As the sheriff settled behind his desk, and Sherrill brought the coffee, Lucas said, "We’re sorta digging through the background on Lamb. The county clerk said you were around at the time, I don’t know if you’d remember it or not."
"Yeah, I do. He used to be a mail carrier outa here, he had the rural route. Died of a heart attack. Why’re you looking into that? If I might ask?"
"We’ve got a case going on in the Cities, woman just shot her husband," Lucas said. "She’s charged second degree, but that could get dismissed as self-defense. We’re looking into all the deaths that have been associated with her, and we found out that both her father and mother died young…"
"I know the woman," the sheriff said. "Audrey. McDonald. Used to be Lamb. Been reading about the case in the Star-Tribune. What the heck is a chief of police doing way up here on a case like that?"
"Actually, uh, Marcy and I are friends," Lucas said, tipping his head toward Sherrill. "We were both working the case, and we sorta wanted to get away for a weekend… and we were sorta curious about Lamb."
The sheriff glanced at Marcy and then back at Lucas, nodded as if everything was suddenly clear. "I didn’t take the first call on Lamb, but when we got word that somebody out there was dead, I came in," the sheriff said. He spun in his office chair, looking out of the office window toward the back of a line of Main Street stores. "This was early in the morning. I mean real early, like four o’clock. He was dressed in gray long johns, and he was laying on the kitchen floor. One of the girls had called us-Audrey I think, the other one was still pretty young-and the two little girls had their mom out in the living room, and she was sitting on the couch all wailing away. And Lamb was deader’n a mackerel. It was his practice to wake up in the morning by breaking a raw egg in a double-shot glass, then pouring the glass full with rye, and drinking it down. We found him laying on the floor in a puddle of rye, with the egg all over his face. Took him off quick."

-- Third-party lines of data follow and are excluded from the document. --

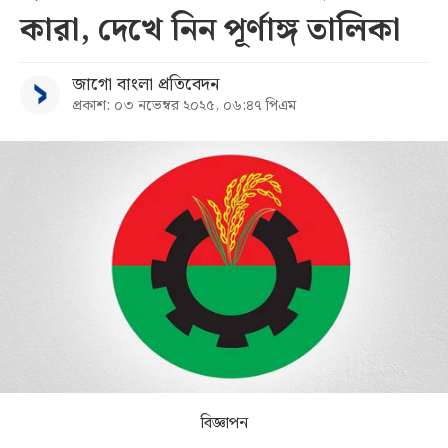
কারা, দেখে নিন পূর্ণাঙ্গ তালিকা
সব
জাগো বাংলা প্রতিবেদন
বিভাগ
প্রকাশ: ০৩ নভেম্বর ২০২৫, ০৬:৪৭ পিএম
আর্কাইভ
কনভার্টার
বিজ্ঞাপন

"Egg and rye. That’d open your eyes, all right," Sherrill said.
" ’Spose," said the sheriff. Another man, tall, lean as a fence post, ten years older than the sheriff but with a full head of hair, propped himself in the office doorway.
"You wanted me?"
"Yeah, Jimmy, come on in…" The sheriff introduced Lucas and Sherrill and said, "They’re checking around about the time George Lamb died down there on A. You remember that?"
"Yeah. Long time ago. Don’t quite see what you’d be checking on. Dropped dead of a heart attack."

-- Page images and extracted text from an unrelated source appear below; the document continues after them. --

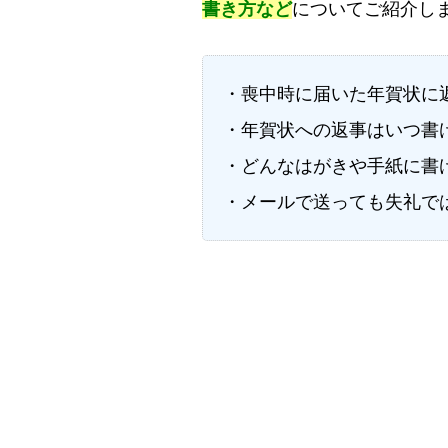
書き方など
についてご紹介し
・喪中時に届いた年賀状に
・年賀状への返事はいつ書
・どんなはがきや手紙に書
・メールで送っても失礼で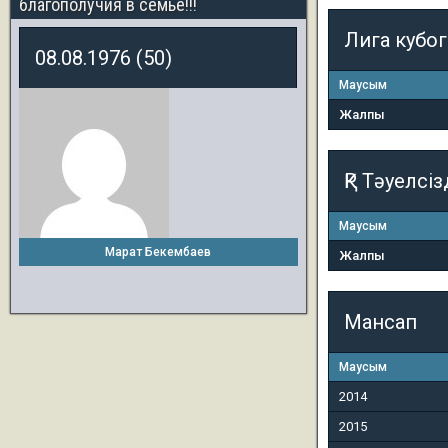
благополучия в семье!!!
Лига кубо
08.08.1976 (50)
Маусым
Жалпы
ҚР Тәуелсіз
Маусым
Марат Бекембаев
Жалпы
Мансап
Маусым
2014
2015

"Was there anything unusual about the circumstances?" Lucas asked. "Something to make you wonder if it was more’n a heart attack?"
The sheriff shook his head, and Jimmy scratched his head and said, "Well, no. Not really. The population up here is older’n average-not much to hold the younger people anymore-so we see a lot of heart attacks. Probably once or twice a week we get a call, and a fair number of times, the victim is dead before the ambulance gets there. I probably seen a few hundred of them in my time, and…" He shrugged. "Soon as I saw him, I thought,Heart."
"Shoot," Lucas said. "How about the mother? Amelia?"
The sheriff shook his head. "They left here after George died-sold the place off and moved down to your territory, I think."